Am Nachmittag des Hospizfachtages des Augsburger Diözesan-Caritasverbandes begaben sich die rund 100 Teilnehmer*innen in Präsenz und hybrid in verschiedene Workshops. Josef Epp ging in seinem Workshop der Frage nach, was Hospizbegleiter*innen in dem Gewissenskonfliktfall einer Frage nach assistiertem Suizid durch eine begleitete Person stärken könne und sie gleichzeitig ihrer Aufgabe gerecht werden könnten. Die Augsburger Fachreferentin für Telefonseelsorge Michaela Grimminger zeigte auf, wie die Teilnehmer*innen mit einem suizidalen Menschen das Gespräch am besten führen können. Da ein Selbstmord auch immer Angehörige mit betrifft, die in diesen Situationen mit ihren Fragen nach dem warum allein sind, widmete sich Diakon Norbert Kugler beim Hospizfachtag der Frage der Trauerbegleitung und Krisenintervention sowie Nachsorge bei Selbstmord. Die Augsburger Fachärztin für Anästhesie, Intensiv- und Palliativmedizin Dr. Sarah Wohlfarth schenkte in ihrem Workshop einen tiefen Einblick, welche Rolle die Ernährung und der Flüssigkeitsbedarf am Ende des Lebens spielen, und damit auch ein besseres Verständnis dafür, wie der freiwillige Verzicht auf Nahrung und Flüssigkeit im Sinn eines Sterbefastens zu bewerten sei.
Antworten, wie Hospizbegleiter*innen mit einem Wunsch nach Suizid umgehen und wie sie dazu stehen sollen, erhielten die Teilnehmer*innen im Workshop des Klinikseelsorgers an den Wertachkliniken Schwabmünchen und Bobingen, Diakon Winfried Eichele.
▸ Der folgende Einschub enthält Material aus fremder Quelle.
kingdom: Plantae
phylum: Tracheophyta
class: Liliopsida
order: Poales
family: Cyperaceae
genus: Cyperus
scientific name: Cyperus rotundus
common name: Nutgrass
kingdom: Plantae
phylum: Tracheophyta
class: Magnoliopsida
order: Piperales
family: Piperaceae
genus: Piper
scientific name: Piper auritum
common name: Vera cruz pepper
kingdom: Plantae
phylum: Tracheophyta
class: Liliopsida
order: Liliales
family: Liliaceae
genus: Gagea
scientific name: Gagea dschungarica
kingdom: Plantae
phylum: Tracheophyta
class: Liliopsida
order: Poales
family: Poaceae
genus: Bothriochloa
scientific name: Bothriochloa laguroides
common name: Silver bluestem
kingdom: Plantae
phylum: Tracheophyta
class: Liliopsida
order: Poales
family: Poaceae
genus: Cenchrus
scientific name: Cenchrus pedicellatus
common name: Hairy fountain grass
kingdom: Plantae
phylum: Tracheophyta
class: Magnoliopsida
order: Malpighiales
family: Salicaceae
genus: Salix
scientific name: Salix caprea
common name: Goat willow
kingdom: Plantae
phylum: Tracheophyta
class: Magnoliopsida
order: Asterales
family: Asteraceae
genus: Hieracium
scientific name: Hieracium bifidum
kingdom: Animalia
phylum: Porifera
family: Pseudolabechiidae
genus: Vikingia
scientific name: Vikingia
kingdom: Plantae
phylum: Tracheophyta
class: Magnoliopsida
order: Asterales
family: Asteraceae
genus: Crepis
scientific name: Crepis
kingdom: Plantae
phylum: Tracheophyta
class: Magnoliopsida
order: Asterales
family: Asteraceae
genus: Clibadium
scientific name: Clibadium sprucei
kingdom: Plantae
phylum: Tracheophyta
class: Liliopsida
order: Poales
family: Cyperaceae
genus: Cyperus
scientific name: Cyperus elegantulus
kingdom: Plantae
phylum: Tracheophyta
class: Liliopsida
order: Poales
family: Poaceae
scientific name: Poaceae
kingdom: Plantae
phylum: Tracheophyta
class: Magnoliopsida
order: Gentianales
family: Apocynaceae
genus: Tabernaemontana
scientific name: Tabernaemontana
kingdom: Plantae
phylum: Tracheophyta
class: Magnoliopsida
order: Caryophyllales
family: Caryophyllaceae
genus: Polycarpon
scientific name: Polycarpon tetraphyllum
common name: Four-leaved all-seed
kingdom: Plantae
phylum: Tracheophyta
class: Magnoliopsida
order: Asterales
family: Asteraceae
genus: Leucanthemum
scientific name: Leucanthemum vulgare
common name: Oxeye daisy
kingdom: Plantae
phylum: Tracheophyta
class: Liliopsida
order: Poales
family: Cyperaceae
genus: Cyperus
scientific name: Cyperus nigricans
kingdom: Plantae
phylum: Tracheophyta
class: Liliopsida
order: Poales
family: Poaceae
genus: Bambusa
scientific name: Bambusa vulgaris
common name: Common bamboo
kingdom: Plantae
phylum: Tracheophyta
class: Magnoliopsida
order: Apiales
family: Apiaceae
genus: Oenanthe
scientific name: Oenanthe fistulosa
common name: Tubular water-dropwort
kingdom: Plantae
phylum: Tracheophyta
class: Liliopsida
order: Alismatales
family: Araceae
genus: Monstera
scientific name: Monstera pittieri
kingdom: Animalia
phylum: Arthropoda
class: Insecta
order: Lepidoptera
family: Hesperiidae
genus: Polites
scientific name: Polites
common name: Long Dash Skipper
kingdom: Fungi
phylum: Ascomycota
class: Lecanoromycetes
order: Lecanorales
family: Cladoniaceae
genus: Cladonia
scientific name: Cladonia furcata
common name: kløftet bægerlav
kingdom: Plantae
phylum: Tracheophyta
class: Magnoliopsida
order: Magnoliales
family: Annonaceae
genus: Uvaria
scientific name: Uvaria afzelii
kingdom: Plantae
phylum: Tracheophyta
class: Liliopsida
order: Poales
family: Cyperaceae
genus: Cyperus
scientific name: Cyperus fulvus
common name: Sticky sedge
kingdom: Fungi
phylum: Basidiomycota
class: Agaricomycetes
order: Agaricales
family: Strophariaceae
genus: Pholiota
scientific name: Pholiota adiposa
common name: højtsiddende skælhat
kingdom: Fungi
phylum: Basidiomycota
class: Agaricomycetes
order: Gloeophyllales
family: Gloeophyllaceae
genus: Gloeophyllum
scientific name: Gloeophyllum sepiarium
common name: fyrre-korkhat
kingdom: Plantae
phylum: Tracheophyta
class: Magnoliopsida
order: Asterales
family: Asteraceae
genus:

Für ihn ist klar: "Wir müssen eine Antwort zu diesen Herausforderungen finden, und in der Hospizarbeit sehr bald." Doch was sich wie eine klare Ansage anhörte, was akzeptiert werden könne und was nicht, zeigte sich am Ende als eine fortwährende Einladung, sich auf entsprechende Gespräche einzulassen. "Wir leben in Beziehungen, auch in der Hospizarbeit und in der Klinikseelsorge. D.h. es kommt darauf an, dass wir uns auf die Frage von Tod und Sterben einlassen müssen." Völlig falsch und auch unangemessen sei es, Anfragen und Gedanken an einen Suizid wegzuwischen oder vorgefertigte Antworten zu geben. "Das dürfen wir nicht. Dazu sind wir nicht da. Die Menschen wollen statt vorgefertigter Antworten eigentlich nur ein offenes Ohr, einen Gesprächspartner, vor dem und mit dem man offenen nachdenken und sprechen kann, um in ihrer Situation zu einer eigenen Haltung und Entscheidung zu kommen." Zu den Hospizbegleiter*innen, die an der Fachtagung teilnahmen, sagte er: "Nicht wir müssen die Antworten kennen, unser Auftrag ist es, den Menschen in ihrer Not, die darüber nachdenken, dabei zu helfen, eine Antwort zu finden." Wo das geschieht, so seine Erfahrung, werde in den meisten Fällen der Gedanke an einen Selbstmord nicht weiterverfolgt. Entscheidend sei, wie es eine Teilnehmerin des Workshops es für sich formulierte: "Ich möchte, dass man weiß, dass man zu uns im Hospizdienst kommen kann, wenn es soweit ist und die Frage kommt. Und dann möchte ich da sein."